TRANSPARENCE ET IMPUTABILITÉ DANS LES PARTENARIATS PUBLIC-PRIVÉ
a) des ordres de service émis au CASC par le ministère;
b) de tout modèle provincial pour la production, par le CASC, de demandes de proposition (DDP);
c) de tout modèle provincial pour la production, par le CASC, de demandes de qualification;
d) de toute entente de service entre le CASC et le gouvernement de l’Ontario;
e) de toute demande de qualification faite par le CASC, et des réponses des fournisseurs de services de soins à domicile à ces demandes de qualification;
f) de toute demande de propositions faite par le CASC, et des réponses faites au CASC par les fournisseurs de services de soins à domicile à ces demandes de proposition.
Dans sa réponse du 9 juin, le CASC a fait savoir que, puisqu’il n’était « pas un établissement », au sens du règlement de la Loi sur l’accès à l’information et la protection de la vie privée, il ne fournirait donc pas l’information demandée.
Le ministère de la Santé et des Soins de longue durée a répondu à cette demande le 9 octobre 2003. La FTO a finalement reçu la documentation le 19 décembre. Ce n’était pas ce qu’elle avait demandé et l’information avait peu de valeur.
Le plus intéressant, ce fut la réponse politique à la demande d’information de la FTO. Le 9 juillet, la FTO a écrit à Ernie Eves, premier ministre de l’Ontario, pour le mettre au courant de la réponse du 9 juin du CASC et pour souligner que la « ...population de l’Ontario a droit de savoir comment est dépensé l’argent qu’elle contribue aux soins de santé. Pourriez-vous donc ordonner au ministère de la Santé de divulguer l’information demandée? » Aucune réponse n’a été reçue de Ernie Eves, dont le gouvernement fut défait par les Libéraux de Dalton McGuinty, le 2 octobre 2003.
Le 6 octobre 2004, la FTO a écrit à Dalton McGuinty pour lui faire « une demande simple et directe : subordonnez le secteur des soins à domicile à la Loi sur l’accès à l’information et la protection de la vie privée ... Nous croyons que les habitants de l’Ontario ont le droit de savoir quelle quantité de leur argent est dépensé, et comment, pour les services de soins à domicile. Allez-vous modifier la loi pour permettre que cela se fasse? » Le 10 novembre, la FTO a reçu une réponse de Dalton McGuinty; celui-ci déclarait : « Vos préoccupations sont importantes pour moi » et « Je suis conscient de la question que vous soulevez. Comme il vaudrait mieux qu’elle soit abordée par l’honorable George Smitherman, ministre de la Santé et des Soins de longue durée, je lui ai transmis une copie de votre lettre afin qu’il puisse vous répondre directement. » Dans une réponse reçue le 26 novembre, le directeur de l’unité de la correspondance ministérielle du ministère de la Santé et des Soins de longue durée déclare : « Bien que ce ministère soit responsable du Centre d’accès aux soins communautaires que vous mentionnez, il n’est pas responsable de la loi. Par conséquent, le ministère de la Santé et des Soins de longue durée ne peut étudier votre demande de modifier la loi. » Gerry Phillips, président du comité de gestion du Cabinet, qui est responsable de la loi, a répondu le 15 décembre. Il a dit que le gouvernement « tient à la transparence et à l’imputabilité et continuera d’appuyer et d’améliorer les droits à l’accès et à la vie privée des Ontariens »; il n’a cependant rien dit au sujet du besoin de modifier la loi, compte tenu des résultats obtenus par la FTO dans sa demande d’information à un CASC concernant les soins à domicile.
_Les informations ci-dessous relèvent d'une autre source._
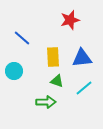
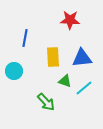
red star: rotated 18 degrees clockwise
blue line: moved 3 px right; rotated 60 degrees clockwise
green triangle: moved 8 px right
green arrow: rotated 48 degrees clockwise
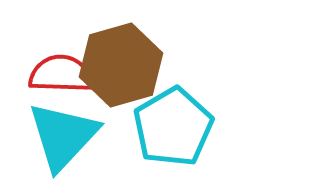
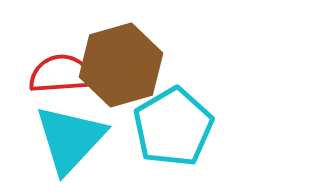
red semicircle: rotated 6 degrees counterclockwise
cyan triangle: moved 7 px right, 3 px down
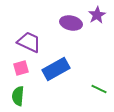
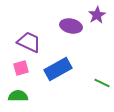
purple ellipse: moved 3 px down
blue rectangle: moved 2 px right
green line: moved 3 px right, 6 px up
green semicircle: rotated 84 degrees clockwise
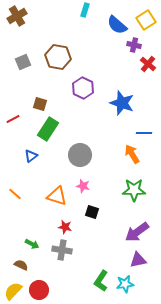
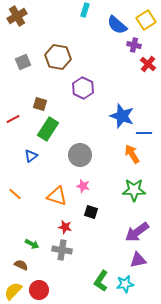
blue star: moved 13 px down
black square: moved 1 px left
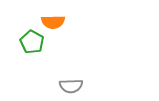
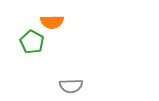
orange semicircle: moved 1 px left
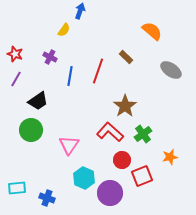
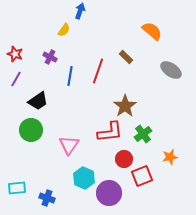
red L-shape: rotated 132 degrees clockwise
red circle: moved 2 px right, 1 px up
purple circle: moved 1 px left
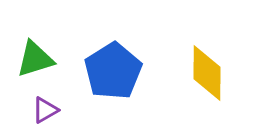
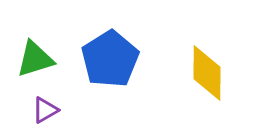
blue pentagon: moved 3 px left, 12 px up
Le 1er novembre 2004, Shelly Martel, députée (NPD), déposait en première lecture le projet de loi 140, Loi modifiant la Loi sur l’accès à l’information et la protection de la vie privée, 2004. Elle a affirmé : « mon projet de loi ferait en sorte du subordonner les CASC aux dispositions de la loi afin que d’importants renseignements concernant les soins à domicile et la prestation de ces soins soient disponibles au public. » Ce projet de loi n’a jamais dépassé l’étape de la première lecture.
Vu le peu d’empressement du gouvernement McGuinty à aborder cette question de transparence, il ne faudrait pas être optimiste et supposer que le gouvernement veillera à rendre transparente l’initiative des partenariats public-privé (P3) en Ontario. S’il ne le fait pas pour les soins à domicile, pourquoi devrions-nous supposer qu’il le fera pour n’importe quel autre secteur?
Les Ontariens doivent contester le modèle des partenariats public-privé (P3), qui tire des profits aux dépens des services publics, et défaire les gouvernements qui embrassent ce modèle. La transparence, non le secret, doit être le principe directeur en Ontario.